EXERCISE A: Translate the sentence "The original goal had been 120 per cent of GDP." from the article on the Greek bailout into Spanish.
EXERCISE B: Reproduce the part of the article on the Greek bailout that opens with the words containing "The second €130-billion" and closes with "on their holdings.".

EXTRACTED TEXT:
Eurozone, IMF come to terms for next Greek bailout

Published time: November 27, 2012 02:37
Edited time: November 27, 2012 06:37
International Monetary Fund (IMF) Managing Director Christine Lagarde arrives on November 26, 2012.(AFP Photo / Georges Gobet)

Eurozone finance ministers and the International Monetary Fund have agreed early Tuesday to a deal setting the stage for Greece to receive the next installment of its urgently needed bailout loans, in a sum of nearly €44 billion.

Greece's international lenders have agreed to reduce Greece´s debt by €40 billion, reducing it to 124 per cent of GDP by 2020. The original goal had been 120 per cent of GDP.

The long-awaited decision came at the third meeting of eurozone finance ministers, who have been trying to hammer out the deal to release the next tranche of the bailout for Greece, which was starving for months without bailout financing.                              

After a 13-hour meeting, the European Commission and the IMF have announced that they will be in a position to re-start the payout of €43.7 billion in loans to Greece beginning December 13.

Mario Draghi, President of the European Central Bank, welcomed the agreement, saying, “it will certainly reduce the uncertainty and strengthen confidence in Europe and in Greece.”

"This is not just about money," said Jean-Claude Juncker, head of the Eurogroup of finance ministers. "It is the promise of a better future for the Greek people and for the euro area as a whole."

The first "troika" bailout package for debt-ridden Greece totaled €110 billion and was granted in May 2011, when international creditors created a rescue program for the country.

The second €130-billion bailout deal was ratified in February 2012, when private holders of governmental bonds agreed to take a 53.5 per cent haircut on their holdings.

Comments (1)

Danaos (unregistered) 27.11.2012 09:08

Evidently the anxiety is on the EU and IMF side, not on the Greek one. Greek economy has collapsed since 2009 (in reality back in 1989 due to 8 years of strict rule of the EEC rules - sustained for 20 years by the EEC-then turned-EU). As soon as Greece tried to do something different (in the period 2004-2008), i.e. opening talks with Chinese, signing for Russian gas, opening up ports, the EU and IMF (i.e. US and Britain) rushed in to provoke successively, fires, murders of political, religious and military people, either by accident or by induced rapid-cancer (even the Greek archbishop was murdered that way - judged too nationalist, too Russo-phile), riots and then given the forced rise of PASOK under US-man Papandreou, the crisis which brought Greece, under the careful planning of Papandreou under the EU-IMF.

The whole idea is to sustain the country totally dependent and in a prolonged if not permanent way. For Greece there is not a lot of space. Either out and faced with EU expulsion and war (US will mathematically attack Greece - it won't be the first time, happened in 1974 and indirectly throughout...). The only fear is of Greece breaking loose and switching to a pro-Russian stance. No matter if this scenario is distant, since Greece even it was not afraid of the US backlash it cannot count on Russia (Russia was never a serious partner assuming full responsibility in Greece, this dates back to the 18th century when Russia was keeping letting down Greece with disastrous results), still the US and Europe have taken extreme measures to lock Greece in its current position. Still it is them who are most anxious - which can only be tragi-comic.

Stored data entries
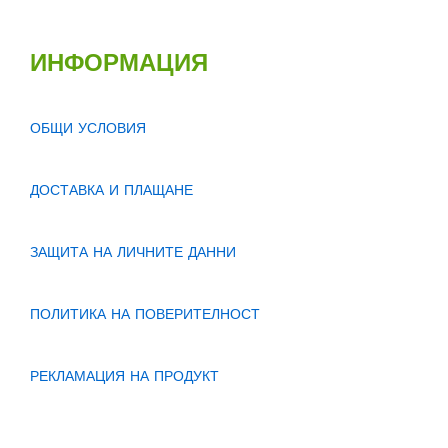
ИНФОРМАЦИЯ
ОБЩИ УСЛОВИЯ
ДОСТАВКА И ПЛАЩАНЕ
ЗАЩИТА НА ЛИЧНИТЕ ДАННИ
ПОЛИТИКА НА ПОВЕРИТЕЛНОСТ
РЕКЛАМАЦИЯ НА ПРОДУКТ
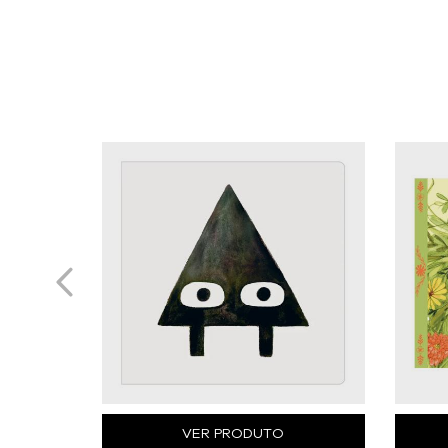
VER PRODUTO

WRITTEN REPLY A: El objetivo original había sido el 120 por ciento del PIB.

WRITTEN REPLY B:
The second €130-billion bailout deal was ratified in February 2012, when private holders of governmental bonds agreed to take a 53.5 per cent haircut on their holdings.